#### Excerto fornecido
===============

Inicio uma série de textos com o objectivo central de contribuir para a discussão das conclusões lançadas pelo Observatório Português dos Sistemas de Saúde, no seu relatório de primavera do ano corrente. O documento aborda essencialmente questões como a acessibilidade aos cuidados de saúde, o contributo da RNCCI para a sustentabilidade do SNS, o combate ao tabagismo, a diabetes mellitus, a saúde mental, entre outros. Começo pela acessibilidade aos cuidados de saúde. Em baixo podem aceder às notas finais do relatório acerca deste item (clique na imagem para ampliar).
O que temos:
– Desigual distribuição de especialidades médicas per capita – como explicamos isto?
– Melhorias no combate às listas de espera para cirurgia. Óptimo, resta saber se essa redução vai continuar e/ou proliferar. Todos sabemos o que isso tem custado aos cofres do Estado.

===============

#### Requisitos das tarefas
1. No texto sobre o relatório de primavera do Observatório Português dos Sistemas de Saúde, com que tema começa a série de textos?
2. Continue o texto sobre o relatório de primavera do Observatório Português dos Sistemas de Saúde a partir do ponto em que termina.

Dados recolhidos
===============

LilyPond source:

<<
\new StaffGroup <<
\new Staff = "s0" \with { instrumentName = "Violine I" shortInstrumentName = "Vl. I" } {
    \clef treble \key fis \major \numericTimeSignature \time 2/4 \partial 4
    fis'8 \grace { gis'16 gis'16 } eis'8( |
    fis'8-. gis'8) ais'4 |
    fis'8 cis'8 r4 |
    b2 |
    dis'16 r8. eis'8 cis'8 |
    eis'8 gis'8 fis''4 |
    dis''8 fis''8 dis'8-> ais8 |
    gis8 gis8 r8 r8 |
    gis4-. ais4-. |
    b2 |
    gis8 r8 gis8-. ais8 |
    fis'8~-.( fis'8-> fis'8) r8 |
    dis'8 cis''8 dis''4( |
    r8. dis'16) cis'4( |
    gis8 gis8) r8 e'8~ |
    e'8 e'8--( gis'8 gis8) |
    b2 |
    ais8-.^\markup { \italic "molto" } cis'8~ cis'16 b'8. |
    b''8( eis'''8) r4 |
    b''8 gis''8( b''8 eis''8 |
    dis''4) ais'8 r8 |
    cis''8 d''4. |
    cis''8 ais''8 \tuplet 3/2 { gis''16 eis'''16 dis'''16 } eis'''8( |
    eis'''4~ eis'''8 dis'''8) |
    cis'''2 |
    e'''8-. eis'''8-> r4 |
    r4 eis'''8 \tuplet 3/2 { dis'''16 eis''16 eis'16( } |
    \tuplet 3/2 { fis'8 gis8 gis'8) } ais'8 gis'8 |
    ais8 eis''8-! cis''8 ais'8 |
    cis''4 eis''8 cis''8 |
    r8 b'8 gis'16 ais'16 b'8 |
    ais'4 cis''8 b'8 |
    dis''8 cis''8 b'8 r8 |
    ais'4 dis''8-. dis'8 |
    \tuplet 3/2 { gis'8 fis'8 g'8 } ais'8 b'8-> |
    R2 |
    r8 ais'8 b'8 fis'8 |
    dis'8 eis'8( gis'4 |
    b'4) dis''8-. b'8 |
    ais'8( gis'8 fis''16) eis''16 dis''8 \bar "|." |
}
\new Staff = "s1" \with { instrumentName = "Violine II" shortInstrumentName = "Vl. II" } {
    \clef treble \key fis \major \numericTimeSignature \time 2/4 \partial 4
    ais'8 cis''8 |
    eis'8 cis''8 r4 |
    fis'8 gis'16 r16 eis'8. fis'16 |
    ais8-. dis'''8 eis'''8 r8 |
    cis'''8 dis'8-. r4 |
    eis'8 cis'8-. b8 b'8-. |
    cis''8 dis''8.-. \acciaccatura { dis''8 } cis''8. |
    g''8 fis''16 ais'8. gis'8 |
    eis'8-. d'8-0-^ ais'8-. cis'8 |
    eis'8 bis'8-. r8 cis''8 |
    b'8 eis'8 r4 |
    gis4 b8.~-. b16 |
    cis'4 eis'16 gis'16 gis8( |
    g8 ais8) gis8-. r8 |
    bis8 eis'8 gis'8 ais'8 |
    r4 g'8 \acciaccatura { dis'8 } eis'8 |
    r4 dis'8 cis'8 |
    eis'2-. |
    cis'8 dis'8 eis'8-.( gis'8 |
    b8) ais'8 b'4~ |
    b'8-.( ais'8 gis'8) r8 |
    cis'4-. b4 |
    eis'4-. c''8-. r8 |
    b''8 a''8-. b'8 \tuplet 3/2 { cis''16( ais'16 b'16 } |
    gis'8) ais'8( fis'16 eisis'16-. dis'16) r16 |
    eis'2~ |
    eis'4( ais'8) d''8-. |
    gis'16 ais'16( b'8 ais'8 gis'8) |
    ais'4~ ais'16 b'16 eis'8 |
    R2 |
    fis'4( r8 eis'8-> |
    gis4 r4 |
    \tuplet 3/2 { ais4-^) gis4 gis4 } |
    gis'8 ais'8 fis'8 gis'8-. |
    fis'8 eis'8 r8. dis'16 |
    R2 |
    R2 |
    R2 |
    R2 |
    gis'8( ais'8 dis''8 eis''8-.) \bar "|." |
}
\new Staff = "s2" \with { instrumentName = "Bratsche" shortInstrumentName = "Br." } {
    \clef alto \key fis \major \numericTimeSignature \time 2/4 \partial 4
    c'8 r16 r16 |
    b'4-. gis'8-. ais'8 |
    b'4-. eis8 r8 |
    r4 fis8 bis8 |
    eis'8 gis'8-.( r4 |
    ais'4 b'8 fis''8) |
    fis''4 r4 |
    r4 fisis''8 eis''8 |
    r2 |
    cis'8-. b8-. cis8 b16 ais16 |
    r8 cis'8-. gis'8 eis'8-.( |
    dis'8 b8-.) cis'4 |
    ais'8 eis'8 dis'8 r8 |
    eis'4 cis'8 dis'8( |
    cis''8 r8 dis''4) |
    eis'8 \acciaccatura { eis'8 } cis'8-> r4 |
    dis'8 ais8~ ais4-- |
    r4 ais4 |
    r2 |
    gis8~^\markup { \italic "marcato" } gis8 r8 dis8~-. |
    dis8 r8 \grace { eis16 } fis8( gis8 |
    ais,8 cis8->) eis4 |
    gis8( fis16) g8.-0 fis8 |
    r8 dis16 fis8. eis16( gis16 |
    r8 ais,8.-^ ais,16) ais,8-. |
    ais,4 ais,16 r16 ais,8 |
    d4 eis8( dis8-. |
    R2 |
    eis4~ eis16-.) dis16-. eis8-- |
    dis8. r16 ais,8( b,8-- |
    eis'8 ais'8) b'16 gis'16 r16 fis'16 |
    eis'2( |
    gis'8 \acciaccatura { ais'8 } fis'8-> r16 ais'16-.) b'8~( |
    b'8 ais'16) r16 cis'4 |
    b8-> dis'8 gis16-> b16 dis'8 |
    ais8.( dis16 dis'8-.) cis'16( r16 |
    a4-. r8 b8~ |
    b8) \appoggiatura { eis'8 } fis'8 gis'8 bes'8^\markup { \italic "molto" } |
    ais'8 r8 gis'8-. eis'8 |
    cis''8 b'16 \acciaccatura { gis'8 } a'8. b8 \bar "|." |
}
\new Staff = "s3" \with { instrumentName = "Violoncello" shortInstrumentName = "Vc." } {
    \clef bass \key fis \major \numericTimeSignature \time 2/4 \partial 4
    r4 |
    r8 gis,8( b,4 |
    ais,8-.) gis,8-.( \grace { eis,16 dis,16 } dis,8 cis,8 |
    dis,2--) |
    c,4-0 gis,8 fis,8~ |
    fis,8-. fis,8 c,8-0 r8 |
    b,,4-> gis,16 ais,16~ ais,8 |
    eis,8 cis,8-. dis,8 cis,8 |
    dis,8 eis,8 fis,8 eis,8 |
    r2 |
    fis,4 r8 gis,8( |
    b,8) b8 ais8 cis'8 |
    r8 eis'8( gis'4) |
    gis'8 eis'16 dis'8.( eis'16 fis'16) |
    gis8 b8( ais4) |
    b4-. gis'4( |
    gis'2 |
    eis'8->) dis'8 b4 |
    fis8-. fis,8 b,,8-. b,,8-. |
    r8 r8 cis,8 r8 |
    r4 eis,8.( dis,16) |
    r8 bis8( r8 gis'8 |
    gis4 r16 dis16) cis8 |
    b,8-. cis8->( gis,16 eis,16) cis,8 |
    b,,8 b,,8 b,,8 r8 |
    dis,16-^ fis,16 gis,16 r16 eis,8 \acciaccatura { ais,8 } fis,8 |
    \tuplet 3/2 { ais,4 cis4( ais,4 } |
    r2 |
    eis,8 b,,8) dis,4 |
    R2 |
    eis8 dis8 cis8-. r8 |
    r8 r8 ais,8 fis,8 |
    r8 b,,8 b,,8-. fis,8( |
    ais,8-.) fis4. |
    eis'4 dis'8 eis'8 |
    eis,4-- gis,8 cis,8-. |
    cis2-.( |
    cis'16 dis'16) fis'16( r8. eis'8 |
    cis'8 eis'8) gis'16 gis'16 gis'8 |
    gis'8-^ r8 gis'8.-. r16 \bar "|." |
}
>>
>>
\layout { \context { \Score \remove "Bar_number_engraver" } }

===============

#### Respostas às tarefas
1. Começa pela acessibilidade aos cuidados de saúde.

2.
– Actores dos cuidados de saúde primários com vários critérios de referenciação – Para que servem as redes de referenciação?, foram cumpridas?, estão adequadas às diferentes necessidades da população e às estruturas hospitalares existentes?
– Empowerment dos cidadãos, no sentido da responsabilização das estruturas, de gestão e organização, quanto à evolução positiva ou negativa da qualidade, rapidez e eficiência dos cuidados prestados.
– O que motivou a ‘diferença substancial’ entre as metas propostas e os timings garantidos pelo programa ‘Consultas a tempo e horas’?
São perguntas que carecem de resposta pragmática.